Die nach rund zehn Jahren Bauzeit in Betrieb genommene Strecke startet am Reservoir Danjiangkou in Zentral-China und soll die Hauptstadt, die Metropole Tianjin und zwei Nord-Provinzen versorgen. Ein erster Abschnitt des insgesamt rund 60 Milliarden Franken teuren Projekts war bereits Anfang November freigegeben worden. Es geht noch auf Pläne von Mao Tse-Tung aus den 1950er-Jahren zurück.

Umweltschützer laufen gegen riesigen Süd-Nord-Kanal Sturm. Weil Wasser aus dem Jangtse und seinen Zuflüssen umgeleitet wird, fürchten sie Schäden an wichtigen Wasserwegen.

Wassermangel ist gross

Zudem hat der zuerst fertiggestellte Abschnitt Zweifel am Erfolg geschürt: Auf dem Weg in den Norden gerieten so viele Schadstoffe ins Wasser, dass es am Ziel in Tianjin kaum brauchbar war.

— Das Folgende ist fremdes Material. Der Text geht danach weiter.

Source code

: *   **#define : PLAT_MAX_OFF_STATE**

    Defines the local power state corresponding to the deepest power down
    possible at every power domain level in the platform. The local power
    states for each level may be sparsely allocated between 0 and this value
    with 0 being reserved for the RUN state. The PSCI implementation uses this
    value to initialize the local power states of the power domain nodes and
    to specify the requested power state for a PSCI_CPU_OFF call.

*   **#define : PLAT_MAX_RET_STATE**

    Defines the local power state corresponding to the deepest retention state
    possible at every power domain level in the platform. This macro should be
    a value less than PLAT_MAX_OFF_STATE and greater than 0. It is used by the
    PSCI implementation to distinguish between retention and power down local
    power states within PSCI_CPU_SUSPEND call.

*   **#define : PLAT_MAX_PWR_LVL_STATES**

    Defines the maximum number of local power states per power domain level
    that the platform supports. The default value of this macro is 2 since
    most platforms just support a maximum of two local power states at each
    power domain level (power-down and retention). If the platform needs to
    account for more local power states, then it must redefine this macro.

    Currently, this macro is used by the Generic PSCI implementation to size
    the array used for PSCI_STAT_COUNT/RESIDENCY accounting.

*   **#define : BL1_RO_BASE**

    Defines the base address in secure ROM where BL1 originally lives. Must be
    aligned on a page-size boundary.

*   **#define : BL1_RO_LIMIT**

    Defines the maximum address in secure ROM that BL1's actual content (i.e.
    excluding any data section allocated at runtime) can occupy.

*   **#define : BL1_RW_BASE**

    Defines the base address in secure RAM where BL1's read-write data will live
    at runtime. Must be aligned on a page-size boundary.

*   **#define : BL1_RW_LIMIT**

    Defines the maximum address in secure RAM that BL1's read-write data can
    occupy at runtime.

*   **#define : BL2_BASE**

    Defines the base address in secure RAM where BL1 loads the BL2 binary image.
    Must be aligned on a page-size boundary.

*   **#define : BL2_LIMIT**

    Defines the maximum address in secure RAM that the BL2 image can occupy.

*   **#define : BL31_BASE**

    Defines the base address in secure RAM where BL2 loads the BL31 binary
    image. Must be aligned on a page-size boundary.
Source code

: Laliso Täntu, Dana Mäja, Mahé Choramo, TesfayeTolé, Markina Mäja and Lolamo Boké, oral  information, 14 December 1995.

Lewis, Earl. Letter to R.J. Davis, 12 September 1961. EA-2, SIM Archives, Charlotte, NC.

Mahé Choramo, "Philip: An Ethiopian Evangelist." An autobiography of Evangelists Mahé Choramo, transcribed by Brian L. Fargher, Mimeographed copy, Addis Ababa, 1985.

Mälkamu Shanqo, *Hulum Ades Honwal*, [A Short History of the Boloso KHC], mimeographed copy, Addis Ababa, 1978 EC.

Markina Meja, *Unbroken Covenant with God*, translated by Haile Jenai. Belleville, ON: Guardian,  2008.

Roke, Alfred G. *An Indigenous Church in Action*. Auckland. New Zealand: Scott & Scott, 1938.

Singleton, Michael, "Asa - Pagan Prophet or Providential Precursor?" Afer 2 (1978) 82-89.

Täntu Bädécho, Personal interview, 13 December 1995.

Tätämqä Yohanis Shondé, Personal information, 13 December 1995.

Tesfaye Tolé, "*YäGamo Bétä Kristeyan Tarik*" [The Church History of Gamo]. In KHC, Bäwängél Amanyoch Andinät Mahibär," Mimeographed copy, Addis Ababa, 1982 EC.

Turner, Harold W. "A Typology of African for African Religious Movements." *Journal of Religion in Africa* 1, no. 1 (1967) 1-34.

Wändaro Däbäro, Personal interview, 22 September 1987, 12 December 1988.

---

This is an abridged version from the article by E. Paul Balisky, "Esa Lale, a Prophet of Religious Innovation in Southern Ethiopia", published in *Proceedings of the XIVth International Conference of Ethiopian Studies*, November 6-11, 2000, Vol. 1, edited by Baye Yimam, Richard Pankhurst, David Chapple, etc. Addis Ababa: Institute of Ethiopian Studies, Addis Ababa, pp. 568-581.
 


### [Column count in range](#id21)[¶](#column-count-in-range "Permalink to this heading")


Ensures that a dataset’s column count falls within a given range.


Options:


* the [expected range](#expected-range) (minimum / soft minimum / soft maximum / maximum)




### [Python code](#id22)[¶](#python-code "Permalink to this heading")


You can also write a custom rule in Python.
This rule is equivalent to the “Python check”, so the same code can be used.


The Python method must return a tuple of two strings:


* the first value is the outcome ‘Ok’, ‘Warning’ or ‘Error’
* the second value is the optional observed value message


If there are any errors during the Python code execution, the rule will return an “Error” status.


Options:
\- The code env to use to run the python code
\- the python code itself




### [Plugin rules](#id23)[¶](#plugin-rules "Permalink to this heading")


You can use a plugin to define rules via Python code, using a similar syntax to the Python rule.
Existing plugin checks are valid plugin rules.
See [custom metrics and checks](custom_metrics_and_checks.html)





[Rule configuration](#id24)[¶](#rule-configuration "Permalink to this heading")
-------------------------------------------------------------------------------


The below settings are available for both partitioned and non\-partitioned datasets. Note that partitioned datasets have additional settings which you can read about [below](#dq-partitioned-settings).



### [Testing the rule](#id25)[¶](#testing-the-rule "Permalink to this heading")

Dabei ist der Wassermangel in dem auch stark umweltbelasteten Norden gross: In einigen Provinzen steht pro Einwohner weniger Trinkwasser zur Verfügung als in Wüstenregionen des Nahen Osten.

In Chinas Norden sind zudem zahllose Betriebe wie Bekleidungs- und Elektronikfabriken ansässig, die viel Wasser verbrauchen. Im ganzen Land geht ein Viertel des gesamten Wasserbedarfs auf solche Industriezweige zurück, Tendenz steigend.